They were the first 4th grade graduating class at Hillside Elementary School in Farmington Hills.
Farmington Public Schools in 2010 changed its grade level configuration to K-4, 5-6, 7-8, and 9-12. Hillside 4th grade teachers Mrs. Amos, Mrs. Sparling, Mrs. Connell, and Mrs. Banton created a number of activities to make their students’ final year at Hillside extra special.
“We started with a recognition breakfast,” recalled Debra Amos, who still teaches at Hillside, “and each class made time capsules.”
One student from each room took custody of the cardboard capsules. On June 8, the graduating seniors came together at Shiawassee Park in Farmington to open those boxes and share memories of their time as Huskies.
Hanna Velzy, a Farmington High 2018 grad, said she came to the reunion to see her classmates and find out what was in the time capsule. Like most who attended, she couldn’t remember what she put into the box.
“It was a really fun year,” she said of her fourth grade memories. “They did a lot of special things for us.”

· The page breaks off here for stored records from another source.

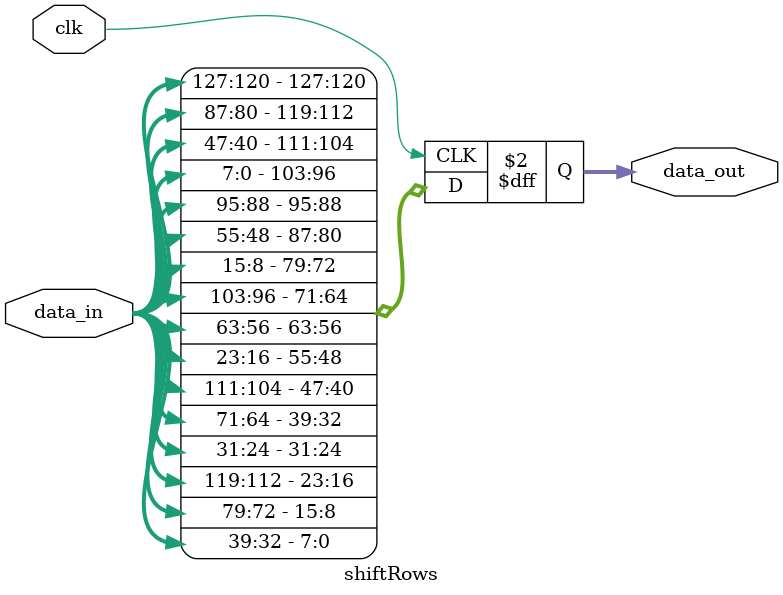
<source format=v>
`timescale 1ns / 1ps

module shiftRows(
    clk, 
    data_in, 
    data_out
    );

    // Declare inputs and outputs
    // Inputs: clock and the incoming data
    // Outputs: the shifted data
    input clk;
    input [127:0] data_in;
    output reg [127:0] data_out;
    
    always @(posedge clk)
    begin
    
        // Row 1
        // Position of the data remains the same
        data_out[127:120]<=data_in[127:120];
        data_out[95:88]<=data_in[95:88];
        data_out[63:56]<=data_in[63:56];
        data_out[31:24]<=data_in[31:24];
        
        // Row 2
        // Shifts data to the left once
        data_out[119:112]<=data_in[87:80];
        data_out[87:80]<=data_in[55:48];
        data_out[55:48]<=data_in[23:16];
        data_out[23:16]<=data_in[119:112];
        
        // Row 3
        // Shifts data to the left twice
        data_out[111:104]<=data_in[47:40];
        data_out[79:72]<=data_in[15:8];
        data_out[47:40]<=data_in[111:104];
        data_out[15:8]<=data_in[79:72];
        
        // Row 4
        // Shifts data to the left three times (or right once)
        data_out[103:96]<=data_in[7:0];
        data_out[71:64]<=data_in[103:96];
        data_out[39:32]<=data_in[71:64];
        data_out[7:0]<=data_in[39:32];

    end

endmodule

</source>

Students opened the boxes with their teachers and discovered booklets in which they had written about their favorite Hillside memories and predicted their futures. There were also class pictures and individual student photos.
Amos pointed out that elementary is the school level in which students spent the most time and so has a special spot in their lives. She said the school has always had a strong Parent Teacher Association (PTA), and strong parent community support is what makes students so successful.
In one reunion activity, most students indicated by a show of hands that they had taken advanced placement courses, were headed to college or technical school, and took part in a number of clubs and activities throughout their school careers.
Teacher Anne Sparling, now retired, drove in from Chicago for the time capsule opening. She said the event gave teachers a chance to touch base with their students, now seniors heading out into the world.
“It’s fun to get back,” she said. “I miss the kids.”
Amos said she had many of the students in first grade and even taught some of their siblings.
“It makes me really proud to see them work so hard on their education,” she said. “They’re heading off on a path where they can fulfill their dreams.”